Die No-Maddz heben sich aber nicht nur durch ihren eklektischen Stil-Mix ab, sondern auch durch ihre Performance. Ihre Konzerte sind überwältigend. Man weiß bei vier Frontleuten kaum, wo man hinschauen soll. Zumal das alles ausgebildete Schauspieler sind, die genau wissen, wie sie ihren Körper, ihre Stimme, ihre Gestik und Mimik einsetzen müssen. Und sie sind witzig! Man braucht sich nur ihre Werbe-Clips für Puma auf youtube anzuschauen, denen sie ihren Ruf als schnellste Band der Welt verdanken. In einem dieser Clips laufen die No-Maddz singenderweise über eine Tartanbahn. Sie werden von Toningenieuren samt Aufnahme-Equipment verfolgt, bis die nicht mehr mit ihnen Schritt halten können und der Reihe nach auf die Nase fallen. Usain Bolt, der schnellste Mann der Welt, guckt sich das Spektakel von der Seite an und sagt nur: "They really need a faster studio."

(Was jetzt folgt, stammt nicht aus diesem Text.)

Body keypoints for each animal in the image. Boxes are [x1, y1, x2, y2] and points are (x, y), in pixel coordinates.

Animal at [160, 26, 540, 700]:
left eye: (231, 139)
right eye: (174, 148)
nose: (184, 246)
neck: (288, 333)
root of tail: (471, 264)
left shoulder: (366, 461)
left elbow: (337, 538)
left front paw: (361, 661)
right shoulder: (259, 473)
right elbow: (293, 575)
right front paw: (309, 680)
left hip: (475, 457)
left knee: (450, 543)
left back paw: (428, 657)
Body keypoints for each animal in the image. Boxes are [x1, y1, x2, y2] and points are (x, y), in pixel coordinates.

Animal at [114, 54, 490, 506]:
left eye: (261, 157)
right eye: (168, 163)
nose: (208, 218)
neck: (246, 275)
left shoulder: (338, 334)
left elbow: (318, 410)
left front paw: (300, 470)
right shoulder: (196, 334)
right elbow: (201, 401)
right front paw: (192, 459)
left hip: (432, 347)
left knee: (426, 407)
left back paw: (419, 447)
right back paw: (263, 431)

Eine der wenigen weiblichen Vertreter der Szene ist Jah 9. Ihr ist es jedoch besonders wichtig, nicht auf ihre Weiblichkeit reduziert zu werden. Mit den No-Maddz, verbindet sie eine Liebe zur Poetry wie auch zu Einflüssen jenseits von Reggae. In ihrem Fall vor allem Jazz. sie regelmäßig mit Uprising Roots und auch Raging Fyah auf und wird von ihren Kollegen für ihre Lyrics und ihr "Feuer" respektiert:
Jah 9: "Right now there is a lot of fire that I am feeling, because of a lot of what is going on and especially, you know, being a woman I want to ensure that when I come out it is very clear that it is not a sex symbol, this is not trying to buzz and trying to be the next Rihanna. This is something you have never seen, this is straight fire and I don't want them to consider me a tough female artist, I want just to be a tough artist."

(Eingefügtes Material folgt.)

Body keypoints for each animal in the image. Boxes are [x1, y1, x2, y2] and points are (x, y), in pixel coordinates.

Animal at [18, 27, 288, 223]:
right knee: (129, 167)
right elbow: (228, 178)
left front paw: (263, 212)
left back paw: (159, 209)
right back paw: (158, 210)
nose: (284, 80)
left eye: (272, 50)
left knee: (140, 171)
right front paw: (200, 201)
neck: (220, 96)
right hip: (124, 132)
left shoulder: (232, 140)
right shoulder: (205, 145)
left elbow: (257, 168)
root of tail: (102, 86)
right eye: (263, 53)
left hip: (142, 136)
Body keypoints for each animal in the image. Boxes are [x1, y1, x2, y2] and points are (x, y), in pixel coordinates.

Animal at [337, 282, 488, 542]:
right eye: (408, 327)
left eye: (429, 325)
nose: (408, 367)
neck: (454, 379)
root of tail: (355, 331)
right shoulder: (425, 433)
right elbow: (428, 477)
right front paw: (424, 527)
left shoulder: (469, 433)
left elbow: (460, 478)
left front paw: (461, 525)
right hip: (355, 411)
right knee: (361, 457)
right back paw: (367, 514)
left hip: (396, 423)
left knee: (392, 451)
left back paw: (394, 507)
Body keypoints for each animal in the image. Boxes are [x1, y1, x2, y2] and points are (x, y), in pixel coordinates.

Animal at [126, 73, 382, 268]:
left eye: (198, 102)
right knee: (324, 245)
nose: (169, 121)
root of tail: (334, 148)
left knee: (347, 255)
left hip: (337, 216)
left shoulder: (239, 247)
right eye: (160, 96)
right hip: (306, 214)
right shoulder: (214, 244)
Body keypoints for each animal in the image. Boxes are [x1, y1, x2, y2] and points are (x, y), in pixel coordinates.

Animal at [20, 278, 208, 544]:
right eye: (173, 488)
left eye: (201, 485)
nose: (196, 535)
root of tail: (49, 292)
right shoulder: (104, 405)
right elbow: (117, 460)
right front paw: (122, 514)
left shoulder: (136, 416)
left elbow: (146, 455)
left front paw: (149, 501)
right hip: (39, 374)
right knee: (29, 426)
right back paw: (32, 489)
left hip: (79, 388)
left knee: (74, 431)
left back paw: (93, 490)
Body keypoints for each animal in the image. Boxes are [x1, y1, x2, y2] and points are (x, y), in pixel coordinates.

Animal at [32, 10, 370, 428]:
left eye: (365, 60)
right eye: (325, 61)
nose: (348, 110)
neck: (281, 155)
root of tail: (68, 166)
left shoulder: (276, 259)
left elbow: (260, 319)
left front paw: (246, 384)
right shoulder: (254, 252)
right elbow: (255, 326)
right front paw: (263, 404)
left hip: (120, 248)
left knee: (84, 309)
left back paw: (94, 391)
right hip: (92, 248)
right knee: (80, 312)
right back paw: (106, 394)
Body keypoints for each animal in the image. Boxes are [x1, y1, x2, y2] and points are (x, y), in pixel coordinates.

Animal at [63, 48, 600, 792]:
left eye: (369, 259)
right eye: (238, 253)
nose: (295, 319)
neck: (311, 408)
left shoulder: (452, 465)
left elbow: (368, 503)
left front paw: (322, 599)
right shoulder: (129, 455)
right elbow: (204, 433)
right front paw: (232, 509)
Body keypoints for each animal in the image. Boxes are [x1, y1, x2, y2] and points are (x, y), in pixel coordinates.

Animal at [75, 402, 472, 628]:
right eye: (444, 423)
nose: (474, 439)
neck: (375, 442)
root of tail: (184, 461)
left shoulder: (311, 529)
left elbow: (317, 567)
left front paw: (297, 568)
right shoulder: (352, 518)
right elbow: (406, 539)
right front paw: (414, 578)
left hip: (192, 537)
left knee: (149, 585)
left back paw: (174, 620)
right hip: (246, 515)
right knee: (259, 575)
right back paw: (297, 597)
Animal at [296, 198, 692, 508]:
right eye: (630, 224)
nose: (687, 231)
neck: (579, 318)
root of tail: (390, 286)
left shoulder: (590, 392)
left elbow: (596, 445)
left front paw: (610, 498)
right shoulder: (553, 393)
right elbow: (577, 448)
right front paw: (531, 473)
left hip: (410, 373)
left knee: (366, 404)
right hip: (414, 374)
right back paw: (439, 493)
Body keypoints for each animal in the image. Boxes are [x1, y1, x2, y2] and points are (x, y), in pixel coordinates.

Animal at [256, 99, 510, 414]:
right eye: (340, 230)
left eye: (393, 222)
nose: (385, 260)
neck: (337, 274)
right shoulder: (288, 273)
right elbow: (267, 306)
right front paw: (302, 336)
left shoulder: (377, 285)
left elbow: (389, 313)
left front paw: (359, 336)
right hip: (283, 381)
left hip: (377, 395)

Ebenfalls ein Einzelkämpfer ist der Künstler Protoje, allerdings mit einem anderen musikalischen Schwerpunkt: HipHop. Das hört man ganz klar an seinem Flow, wobei sich musikalisch eher der klassische Roots Reggae durchsetzt. Der starke Bezug zur eigenen musikalischen Geschichte lässt sich bei fast allen Vertretern der "New Jamaican Live Music" -Bewegung beobachten . Das ist sehr ungewöhnlich, denn die Artists der - sagen wir mal - letzten 20 Jahre konnten mit Namen wie Augustus Pablo oder Jacob Miller meist nichts anfangen. Das ist heute anders, was Protoje mit seinem Geburtsjahr erklärt:
Protoje: "You know, you never really know why stuff happens, it's cycles. The cycle come and go. And spiritually, I mean with the deaths of Jacob Miller, Peter Tosh and Bob Marley, all in the 80s. We as 80s babies like without even knowing those spirits that left us in that time. The energy, it must it have seep to us. You know what I mean? And it's like we are now the resurrection of that era then."
Ein anderer Aspekt dieser jungen Szene, der an Jah 9 und auch Protoje deutlich wird, ist die Überwindung von Klassenunterschieden. Jamaika ist stark geprägt ist von diesen Unterschieden und dass Reggae lange Zeit fast nur vom ärmeren Teil der Bevölkerung gemacht wurde. Ausnahmen bestätigen die Regel. Aber das ändert sich nun so sehr, dass es fast revolutionär erscheint. Der jamaikanische Filmregisseur Storm Saulter, der sich selbst als Teil dieser Szene begreift, hat diese Entwicklung mit dem Aufkommen von Facebook erklärt. Es geht nicht mehr darum, wo du herkommst, sondern darum, was dir gefällt:
Storm Saulter: "There's like a renaissance in Jamaican visual art right now...and music. Acts like Protoje and Jah9, No-Maddz, Raging Fyah, Cess I, there's all this people that are kind of bubbling, there is a real renaissance. It's an exciting time, exciting place to be."